## BEGIN Text extract
In 1963 computer scientist Ivan Sutherland wrote a computer program called Sketchpad (also known as Robot Draftsman), through which he introduced both the graphical user interface (GUI) and object-oriented programming, proving that not only scientists but also engineers and artists could communicate with a computer and use it as a platform for thinking and making.1 In the same year computer scientist J. C. R. Licklider, director of Behavioral Sciences Command and Control Research at the Defense Department’s Advanced Research Projects Agency (ARPA), began discussing the “intergalactic computer network,” an idea that fueled ARPA research and developed into the ARPANET, an early version of the Internet. Soon thereafter, in 1964, IBM released a new mainframe computer family, called System/360, a family of computers capable of meeting both commercial and scientific needs. It was the first general-use computer system. Four years later engineer and inventor Douglas Engelbart, assisted by Stewart Brand, conducted the so-called “Mother of All Demos,” in which he presented the oN-Line System, a computer hardware and software system that included early versions of such fundamental computing elements as windows, hypertext, the computer mouse, word processing, video conferencing, and a collaborative real-time editor. Although mainframe computers were still inaccessible to most artists and designers in the 1960s and ’70s, the idea of computation began to inspire visual experiments. The zeitgeist of the computer was in the air.
## END Text extract
## BEGIN Given data
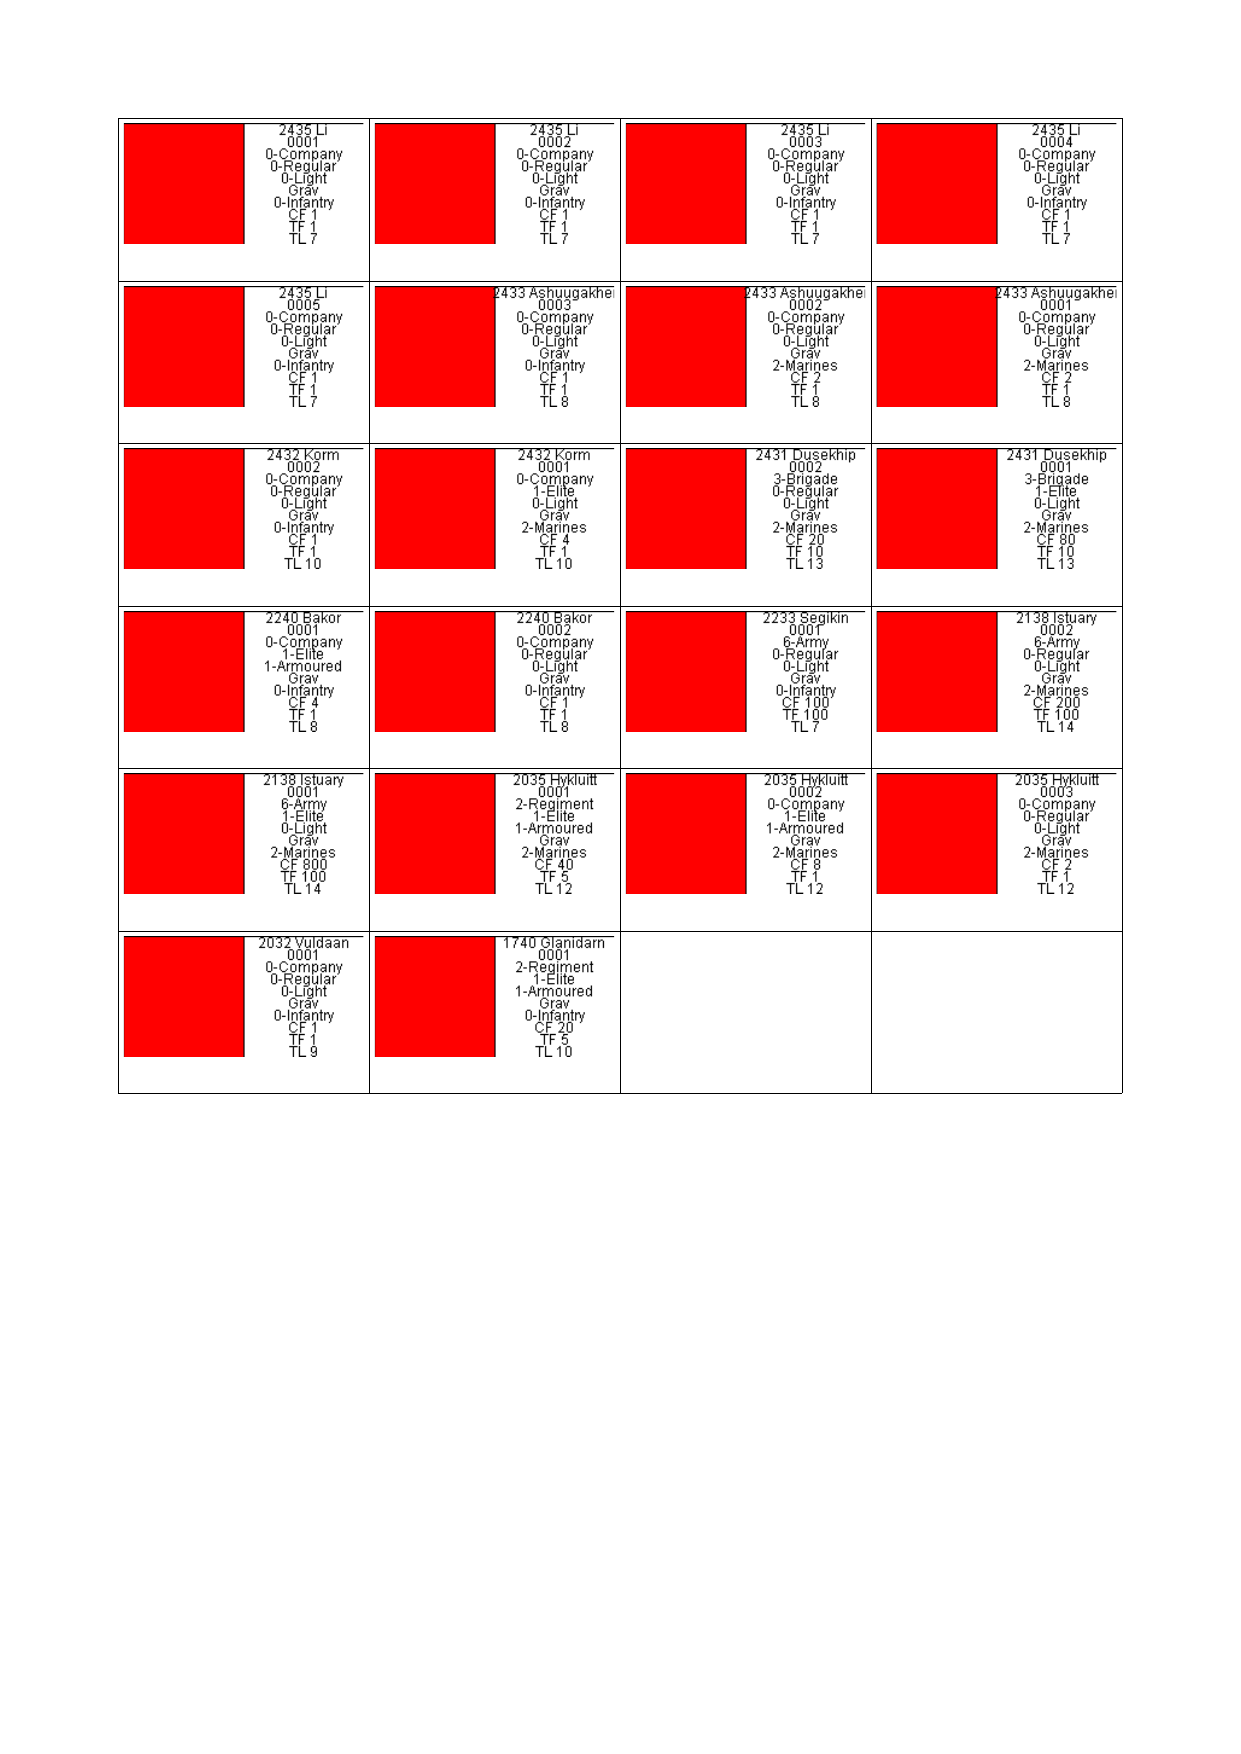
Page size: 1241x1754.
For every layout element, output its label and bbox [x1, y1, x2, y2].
## END Given data
— Prompt —
Put this sentence from the early computing history text into Spanish: "Soon thereafter, in 1964, IBM released a new mainframe computer family, called System/360, a family of computers capable of meeting both commercial and scientific needs."

— Answer for the task —
Poco después, en 1964, IBM lanzó una nueva familia de computadoras centrales, llamada System/360, una familia de computadoras capaz de satisfacer tanto las necesidades comerciales como las científicas.